**TASK DATA**
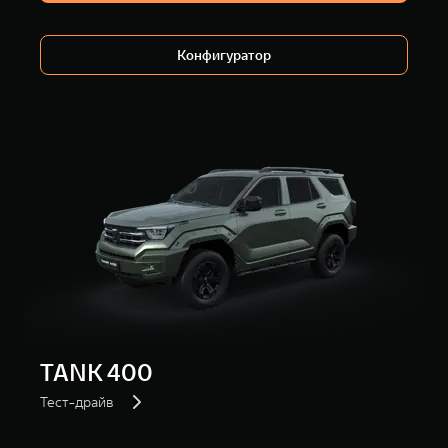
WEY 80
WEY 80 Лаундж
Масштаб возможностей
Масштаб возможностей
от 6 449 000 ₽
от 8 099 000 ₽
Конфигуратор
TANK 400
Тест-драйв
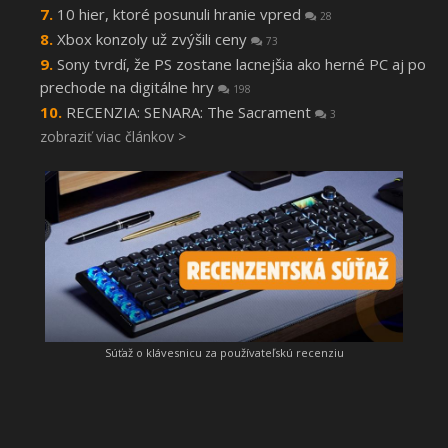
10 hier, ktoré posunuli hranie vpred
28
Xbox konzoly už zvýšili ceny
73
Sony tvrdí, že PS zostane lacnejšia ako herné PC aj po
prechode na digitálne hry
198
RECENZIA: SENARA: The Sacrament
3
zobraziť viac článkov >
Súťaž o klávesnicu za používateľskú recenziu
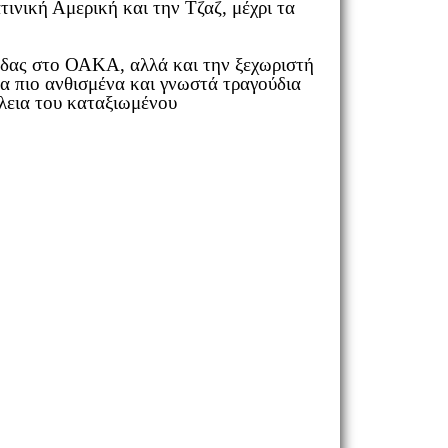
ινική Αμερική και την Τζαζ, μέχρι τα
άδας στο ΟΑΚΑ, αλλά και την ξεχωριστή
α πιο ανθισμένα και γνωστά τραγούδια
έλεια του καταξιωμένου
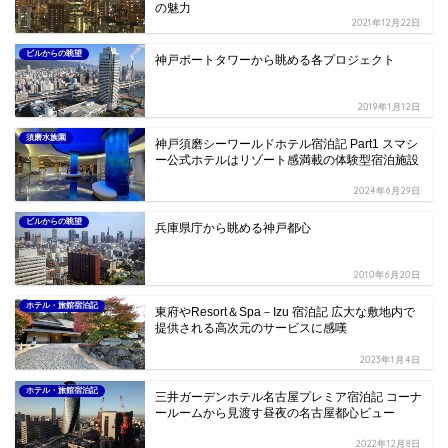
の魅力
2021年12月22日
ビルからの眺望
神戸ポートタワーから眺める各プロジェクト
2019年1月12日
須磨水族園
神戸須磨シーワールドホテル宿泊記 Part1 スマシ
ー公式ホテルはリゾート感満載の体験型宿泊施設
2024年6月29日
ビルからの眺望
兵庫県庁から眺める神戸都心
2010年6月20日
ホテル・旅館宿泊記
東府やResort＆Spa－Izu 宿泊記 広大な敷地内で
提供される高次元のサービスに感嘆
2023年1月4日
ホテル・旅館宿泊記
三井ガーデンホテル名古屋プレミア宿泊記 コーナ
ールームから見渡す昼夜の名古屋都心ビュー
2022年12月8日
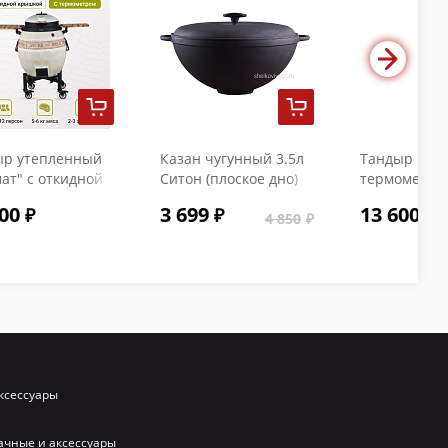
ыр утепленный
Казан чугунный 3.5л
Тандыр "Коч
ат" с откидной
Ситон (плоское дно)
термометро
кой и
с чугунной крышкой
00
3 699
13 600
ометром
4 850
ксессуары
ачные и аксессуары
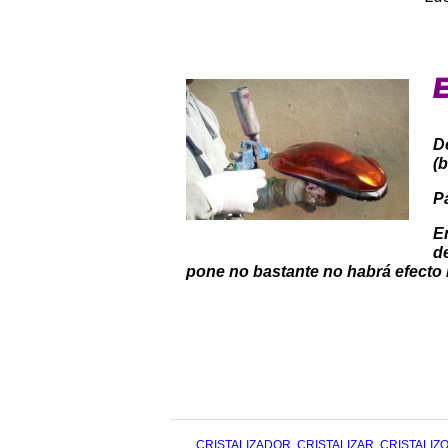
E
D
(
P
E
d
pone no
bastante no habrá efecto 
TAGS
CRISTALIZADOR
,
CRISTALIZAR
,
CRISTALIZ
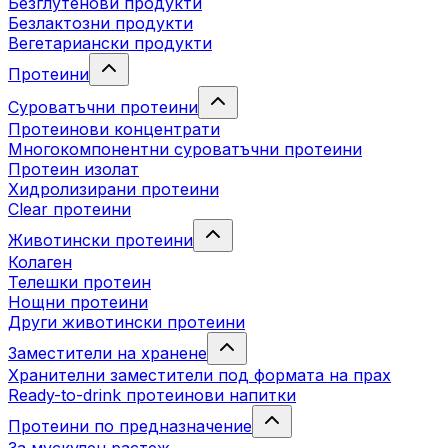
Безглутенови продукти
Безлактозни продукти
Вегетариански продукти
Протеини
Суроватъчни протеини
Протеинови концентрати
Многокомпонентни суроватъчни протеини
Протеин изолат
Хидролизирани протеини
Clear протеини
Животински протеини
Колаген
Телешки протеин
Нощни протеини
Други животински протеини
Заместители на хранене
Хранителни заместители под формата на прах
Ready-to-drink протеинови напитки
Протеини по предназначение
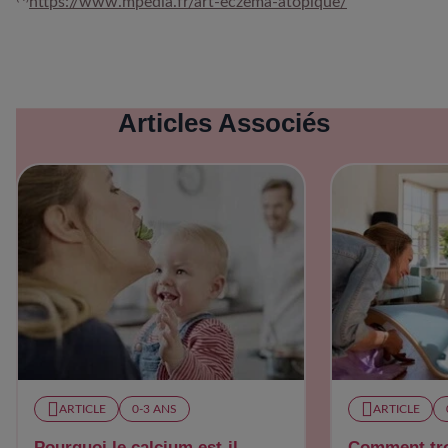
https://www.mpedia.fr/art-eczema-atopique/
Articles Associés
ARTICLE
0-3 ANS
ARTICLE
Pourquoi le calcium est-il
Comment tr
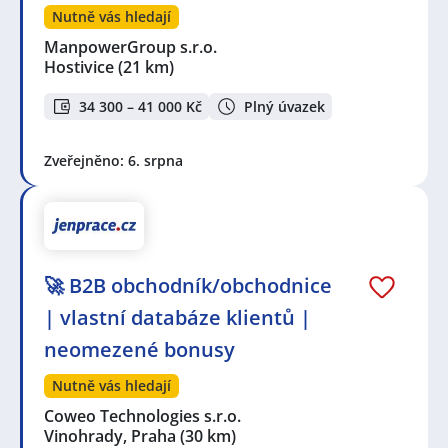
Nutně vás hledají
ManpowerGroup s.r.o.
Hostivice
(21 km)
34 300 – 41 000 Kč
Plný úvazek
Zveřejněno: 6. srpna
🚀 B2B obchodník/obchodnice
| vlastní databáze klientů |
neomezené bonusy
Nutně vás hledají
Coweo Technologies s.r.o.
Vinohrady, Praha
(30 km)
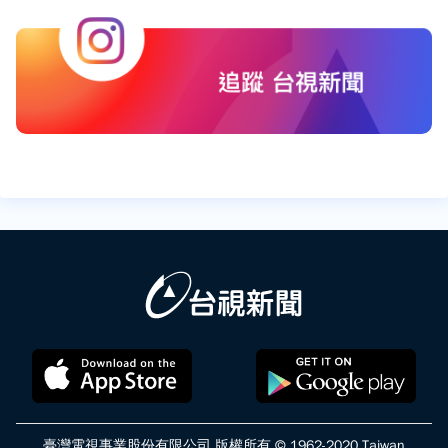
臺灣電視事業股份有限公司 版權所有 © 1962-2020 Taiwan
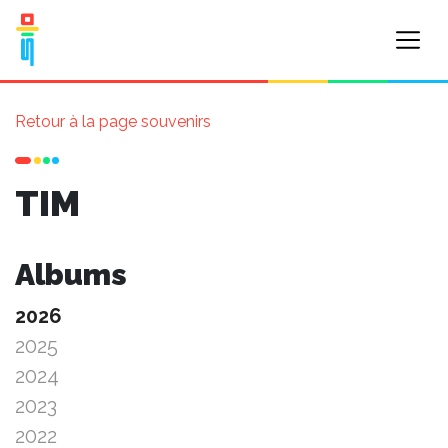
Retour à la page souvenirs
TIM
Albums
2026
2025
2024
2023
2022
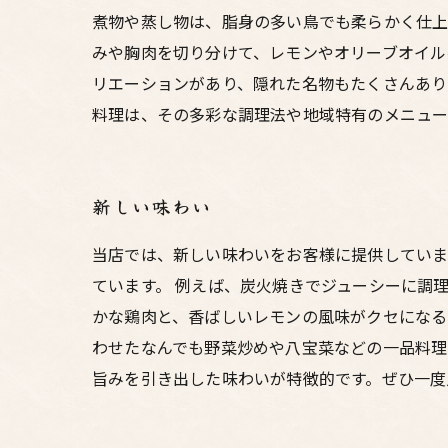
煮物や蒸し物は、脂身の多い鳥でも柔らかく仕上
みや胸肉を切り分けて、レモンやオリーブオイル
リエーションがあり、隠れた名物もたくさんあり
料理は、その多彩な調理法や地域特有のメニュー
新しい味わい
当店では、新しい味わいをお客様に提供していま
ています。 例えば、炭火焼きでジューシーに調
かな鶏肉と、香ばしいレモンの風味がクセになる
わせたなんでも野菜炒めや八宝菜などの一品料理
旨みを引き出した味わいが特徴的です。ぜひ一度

**WORK ITEM**
In the data above, start at the line holding "neomezené bonusy" and stop after the line holding "わせたなんでも野菜炒めや八宝菜などの一品料理"; write out those lines exactly, without pictures.

**WRITTEN RESPONSE**
neomezené bonusy
Nutně vás hledají
Coweo Technologies s.r.o.
Vinohrady, Praha
(30 km)
臺灣電視事業股份有限公司 版權所有 © 1962-2020 Taiwan
Retour à la page souvenirs
TIM
Albums
2026
2025
2024
2023
2022
煮物や蒸し物は、脂身の多い鳥でも柔らかく仕上
みや胸肉を切り分けて、レモンやオリーブオイル
リエーションがあり、隠れた名物もたくさんあり
料理は、その多彩な調理法や地域特有のメニュー
新しい味わい
当店では、新しい味わいをお客様に提供していま
ています。 例えば、炭火焼きでジューシーに調
かな鶏肉と、香ばしいレモンの風味がクセになる
わせたなんでも野菜炒めや八宝菜などの一品料理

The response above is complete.